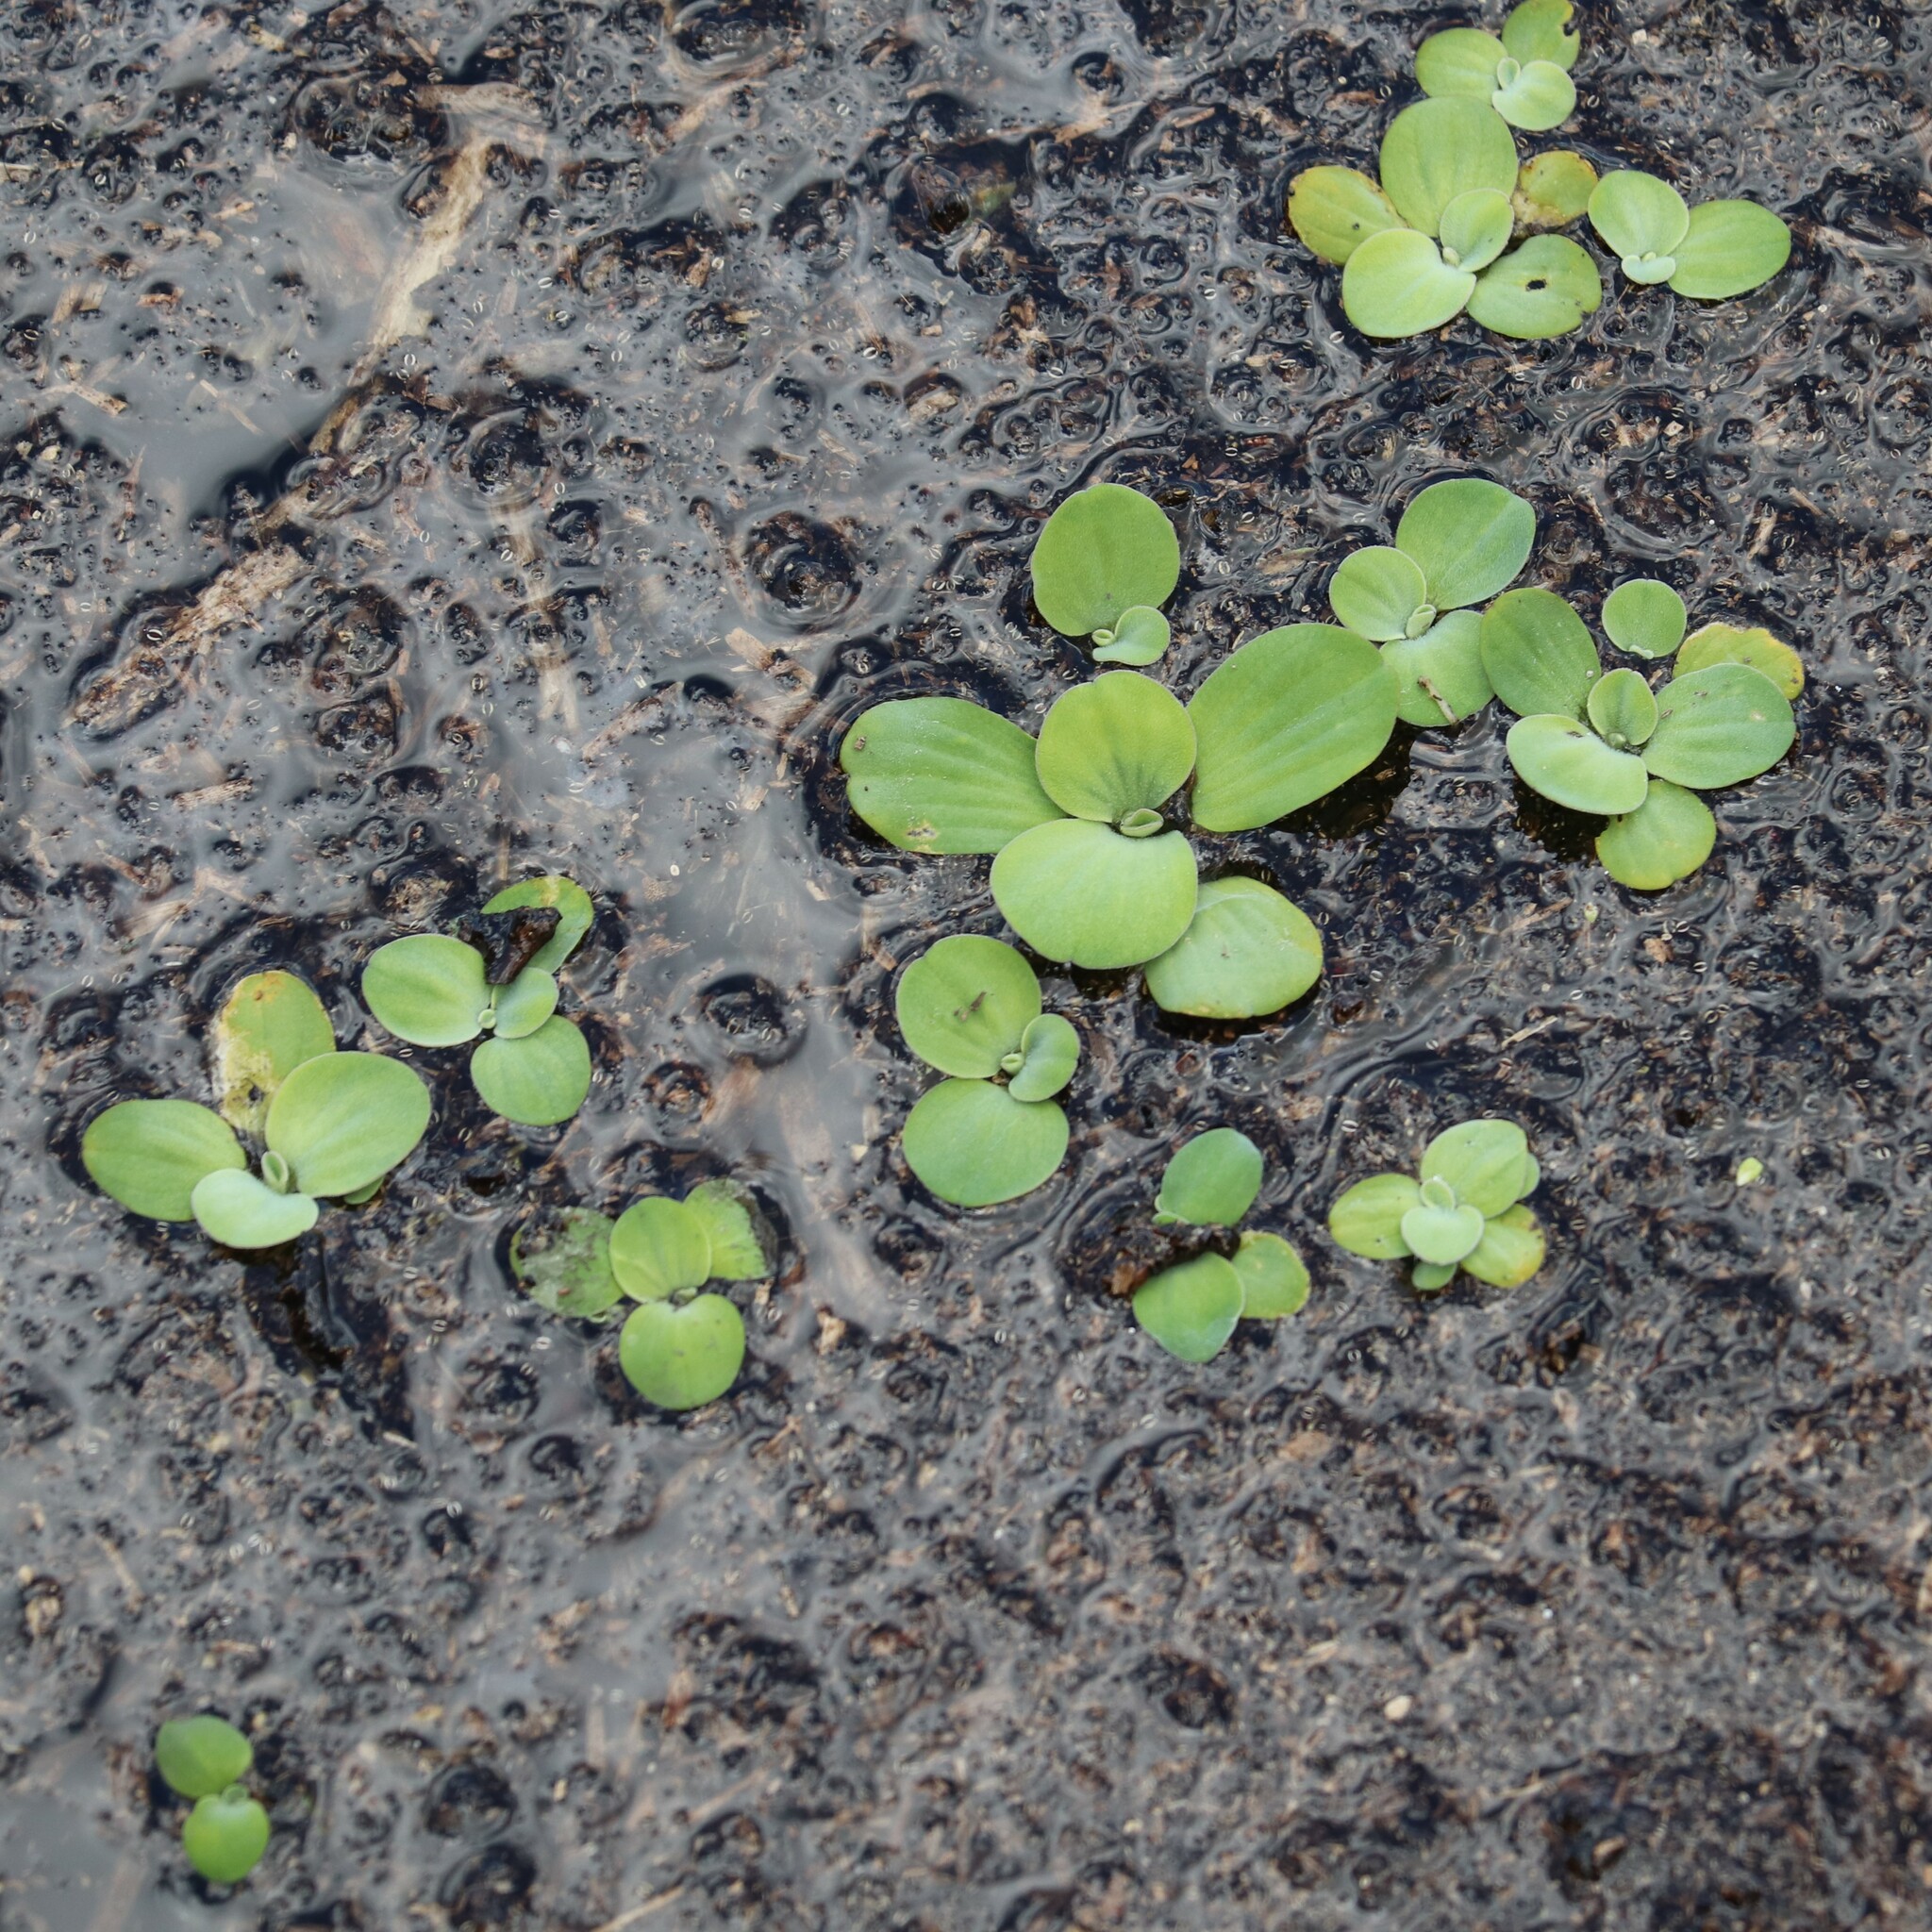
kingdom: Plantae
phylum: Tracheophyta
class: Liliopsida
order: Alismatales
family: Araceae
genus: Pistia
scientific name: Pistia stratiotes
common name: Water lettuce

* [TO DO]:
Copy every line of text from the records above word for word, leaving out the pictures.

* [SOLVED PROBLEM]:
kingdom: Plantae
phylum: Tracheophyta
class: Liliopsida
order: Alismatales
family: Araceae
genus: Pistia
scientific name: Pistia stratiotes
common name: Water lettuce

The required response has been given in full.